Most successful fasters find they can achieve more in their fasted state, and choosing an afternoon or early evening time to eat means they can take advantage of the day better.
Think no stopping for eating, no sandwich-breaks, no dips in energy or afternoon naps.
So they save their OMAD for later (3 p.m. is on the early side for eating the OMAD, in my opinion) and it becomes easy-sailing to finish the day feeling full, yet with enough time to digest before going to bed.
My OMAD at the moment is at 3 p.m. because I have appointments after that and it would be 9 p.m. before I would get the opportunity to eat again. On days when I can, I shift it later and eat around 5 p.m.
Eat too early and you risk the after food slump, plus lost time in perhaps the most productive window of the day, and getting hungry before the end of the day.
Eat too late and the long day becomes troublesome plus you interfere with your circadian rhythms and quality of sleep. Picking somewhere in the middle works out just perfect.
And you know what?
When my 3 p.m. or 5 p.m. lunch time comes round – I enjoy it so much! And it really does keep me satisfied throughout the evening.

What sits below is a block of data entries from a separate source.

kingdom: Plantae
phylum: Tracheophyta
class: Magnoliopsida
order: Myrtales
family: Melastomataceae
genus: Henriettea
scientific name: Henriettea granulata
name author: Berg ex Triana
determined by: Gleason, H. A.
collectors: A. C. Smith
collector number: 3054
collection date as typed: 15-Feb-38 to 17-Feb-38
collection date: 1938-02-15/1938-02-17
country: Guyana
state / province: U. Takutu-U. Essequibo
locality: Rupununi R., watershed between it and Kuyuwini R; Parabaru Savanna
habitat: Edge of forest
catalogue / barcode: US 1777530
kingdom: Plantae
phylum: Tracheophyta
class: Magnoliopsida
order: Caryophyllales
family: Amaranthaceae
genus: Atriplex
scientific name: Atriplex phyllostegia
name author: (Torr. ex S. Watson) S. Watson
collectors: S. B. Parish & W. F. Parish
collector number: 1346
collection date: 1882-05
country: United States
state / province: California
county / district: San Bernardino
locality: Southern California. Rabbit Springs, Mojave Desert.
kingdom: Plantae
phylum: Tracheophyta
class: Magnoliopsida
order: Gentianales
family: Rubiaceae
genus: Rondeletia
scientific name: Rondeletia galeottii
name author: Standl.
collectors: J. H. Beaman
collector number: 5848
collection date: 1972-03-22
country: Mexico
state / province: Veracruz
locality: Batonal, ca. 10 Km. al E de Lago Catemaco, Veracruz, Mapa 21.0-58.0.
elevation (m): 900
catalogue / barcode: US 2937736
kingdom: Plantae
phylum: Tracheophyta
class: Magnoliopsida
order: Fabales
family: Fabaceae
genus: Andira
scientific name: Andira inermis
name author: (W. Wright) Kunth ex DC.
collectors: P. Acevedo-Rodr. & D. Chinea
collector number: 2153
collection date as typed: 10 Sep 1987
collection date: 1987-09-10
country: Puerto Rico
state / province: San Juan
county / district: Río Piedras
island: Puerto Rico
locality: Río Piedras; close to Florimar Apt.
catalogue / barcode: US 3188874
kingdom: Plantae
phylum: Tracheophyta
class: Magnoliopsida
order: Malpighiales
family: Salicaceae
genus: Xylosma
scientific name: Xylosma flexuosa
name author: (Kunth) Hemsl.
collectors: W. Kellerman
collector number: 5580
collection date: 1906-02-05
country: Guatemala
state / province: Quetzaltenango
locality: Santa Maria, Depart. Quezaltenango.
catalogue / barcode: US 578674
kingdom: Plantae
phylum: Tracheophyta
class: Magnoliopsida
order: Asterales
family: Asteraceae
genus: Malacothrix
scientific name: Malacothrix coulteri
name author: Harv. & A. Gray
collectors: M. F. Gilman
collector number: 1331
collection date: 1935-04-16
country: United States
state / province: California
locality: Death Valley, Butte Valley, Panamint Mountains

So then I just have to sail through the morning and it’s lunch time again.
Many people feel so good that they do OMAD for the long term, and I’m pretty sure that I’ve just graduated from nursery-school to become one of them.
If you want to do this, go get it!
Give it time, go easy on yourself and remember, you don’t learn to drive a car in the first session behind the wheel.
Practise, practise, practise. Fight for it!
You got this!
And finally, what are your goals with OMAD?